CONSEGNA 1 → Riassumi in due frasi il brano su Hölderlin.
CONSEGNA 2 → Secondo il brano su Hölderlin, quale carriera avevano scelto per lui la madre e la zia?
CONSEGNA 3 → Trascrivi dal brano su Hölderlin il passo che comincia con le parole "Incompreso dai suoi" e termina dopo le parole "ed era svevo.".

BRANO FORNITO →
>>>>

Incompreso dai suoi contemporanei, fu riscoperto da Heidegger nel cuore del ’900. Dotato di una sensibilità fuori del comune, la sua esistenza culminò nella follia. Genio paragonabile a Leopardi o a Wagner, conquistò l’ammirazione di un grande filosofo cattolico come Romano Guardini
Tra Settecento e Ottocento, ci fu un poeta tedesco che visse quasi come un veggente, immerso nella percezione che l’amata epoca della Grecia antica sarebbe presto tornata e che per l’umanità intera, a partire dalla Germania, sarebbe risorta l’epoca degli dèi fuggiti e degli eroi: si chiamava Friedrich Hölderlin, ed era svevo.
In una simile prospettiva, quel tempo solcato da due devastanti Rivoluzioni (industriale e francese) apparve ai suoi occhi trasfigurato perché veniva guardato “da dentro” e osservato per ciò che era sul punto di generare, cioè per il destino che stava per partorire: il profilo mostruoso di un ambiente dominato dalle macchine e dai sistemi, incomprensibile, inaccettabile soprattutto per l’uomo semplice e per il poeta i quali sono, spesso, disarmati. Così, abbagliato dalla visione abissale, Hölderlin scrisse meravigliose “odi” e “inni” ed “elegie” di straziante bellezza: canto l’acheo Achille e il filosofo Empedocle e l’amata Diotima (pseudonimo ellenizzante di Susette Gontard, andata sposa a un banchiere svizzero), ammirò Napoleone (un peccato di gioventù di tanti altri artisti di allora…), ballò attorno all’albero Giacobino della Libertà scandalizzando i suoi compagni di collegio (lo Stift teologico di Tubinga) e infine rifiutò la carriera di pastore evangelico che la madre e la zia avevano scelto per lui. Finì per fare il precettore privato in casa di ricchi borghesi di una nazione non ancora del tutto “moderna”, subendo su di sé la ferita di una giovinezza solcata da delusioni, illusioni, e dall’incapacità di diventare pienamente uomo.

<<<<

DATI ESTRATTI →
>>>>

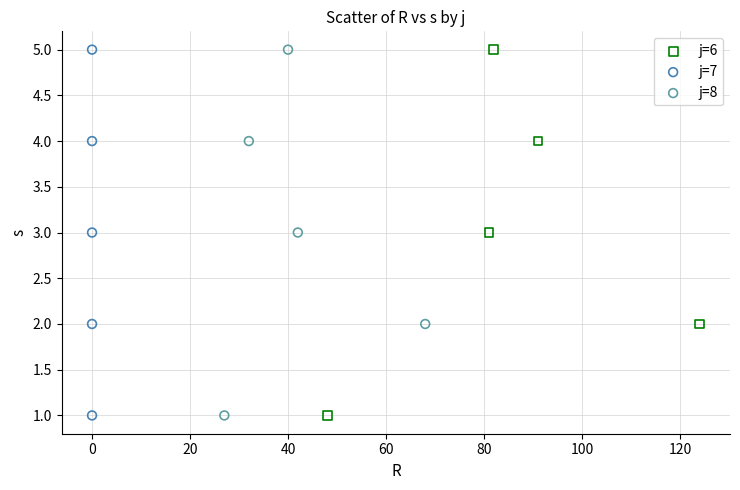

What are all the series names shown in the legend?

j=6, j=7, j=8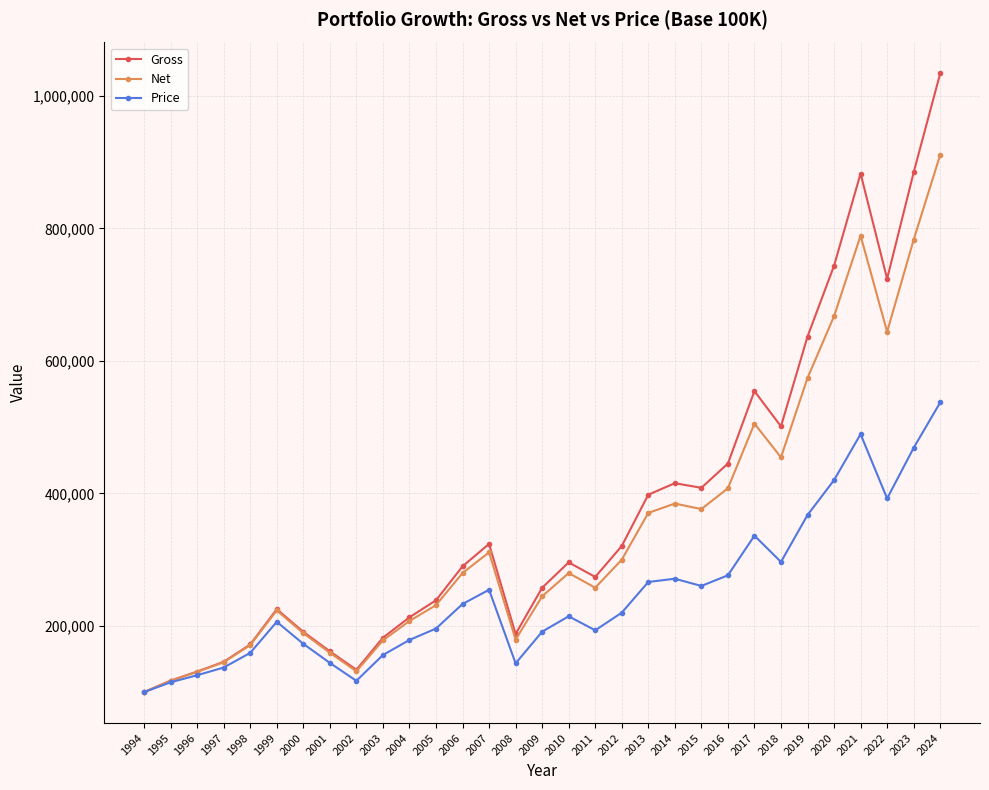

What is the minimum value shown in the chart?

100000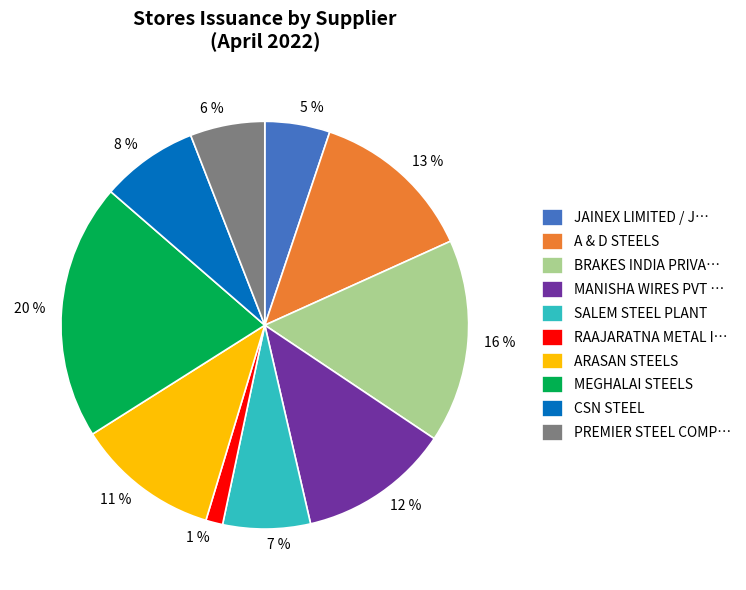

Is it true that 8 % is 8% of the pie?

True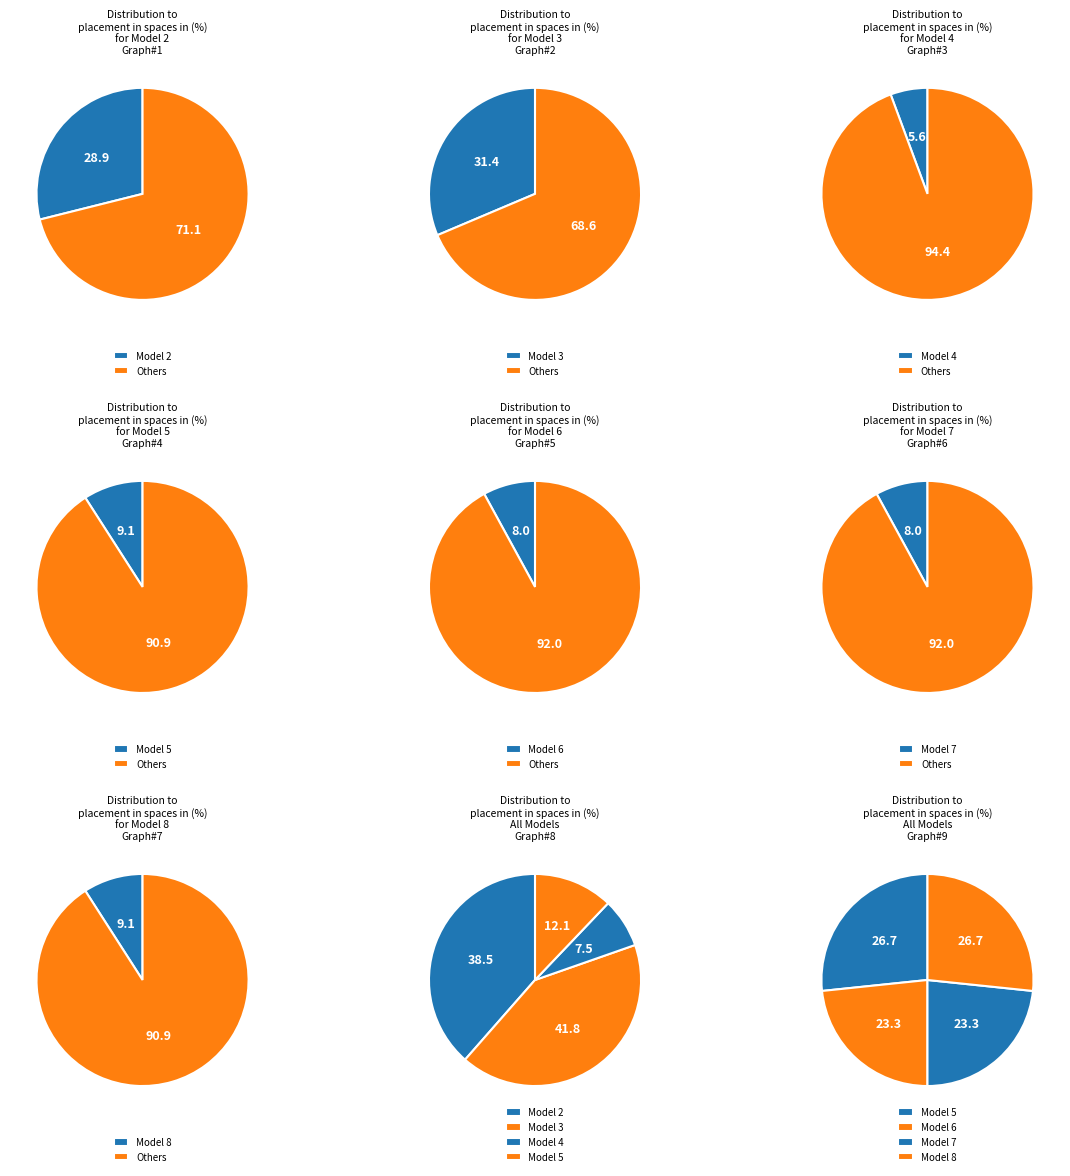

What is the total percentage of Model 5 and Model 6?

17.0%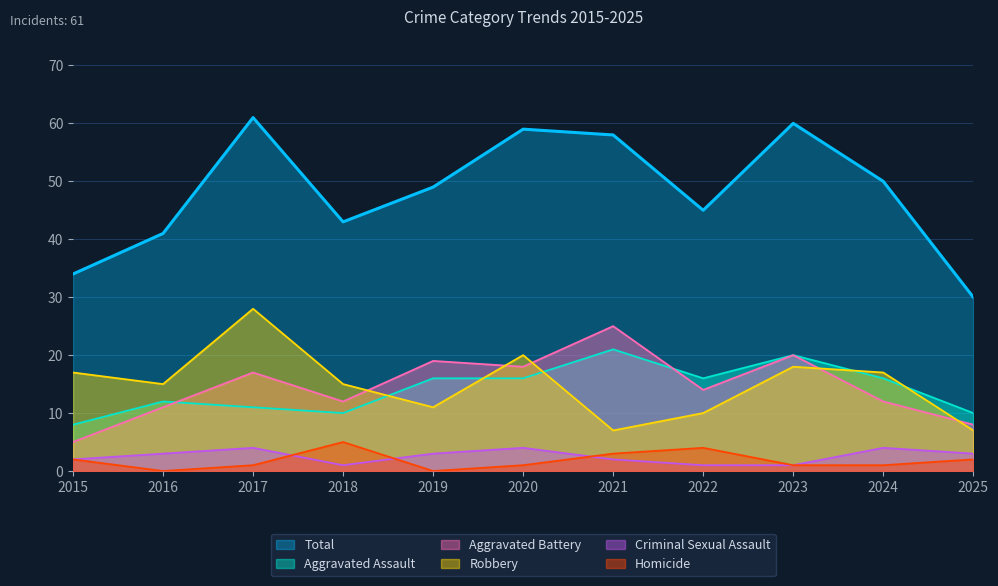

How many data points does each series have?

11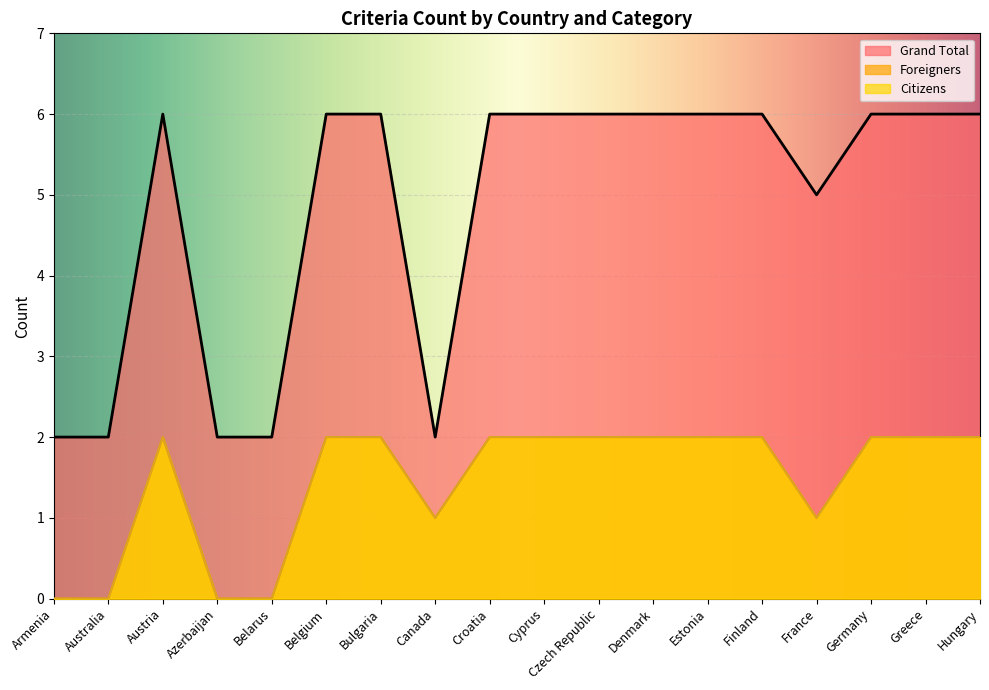

Is it true that Citizens equals 3 at Czech Republic?

False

<<<<

RISULTATO 1 → Friedrich Hölderlin, poeta svevo vissuto tra Settecento e Ottocento, visse quasi come un veggente, convinto che l'amata epoca della Grecia antica sarebbe presto tornata. Scrisse odi, inni ed elegie, rifiutò la carriera di pastore evangelico scelta per lui dalla madre e dalla zia e finì per fare il precettore privato in casa di ricchi borghesi.

RISULTATO 2 → La carriera di pastore evangelico.

RISULTATO 3 →
Incompreso dai suoi contemporanei, fu riscoperto da Heidegger nel cuore del ’900. Dotato di una sensibilità fuori del comune, la sua esistenza culminò nella follia. Genio paragonabile a Leopardi o a Wagner, conquistò l’ammirazione di un grande filosofo cattolico come Romano Guardini
Tra Settecento e Ottocento, ci fu un poeta tedesco che visse quasi come un veggente, immerso nella percezione che l’amata epoca della Grecia antica sarebbe presto tornata e che per l’umanità intera, a partire dalla Germania, sarebbe risorta l’epoca degli dèi fuggiti e degli eroi: si chiamava Friedrich Hölderlin, ed era svevo.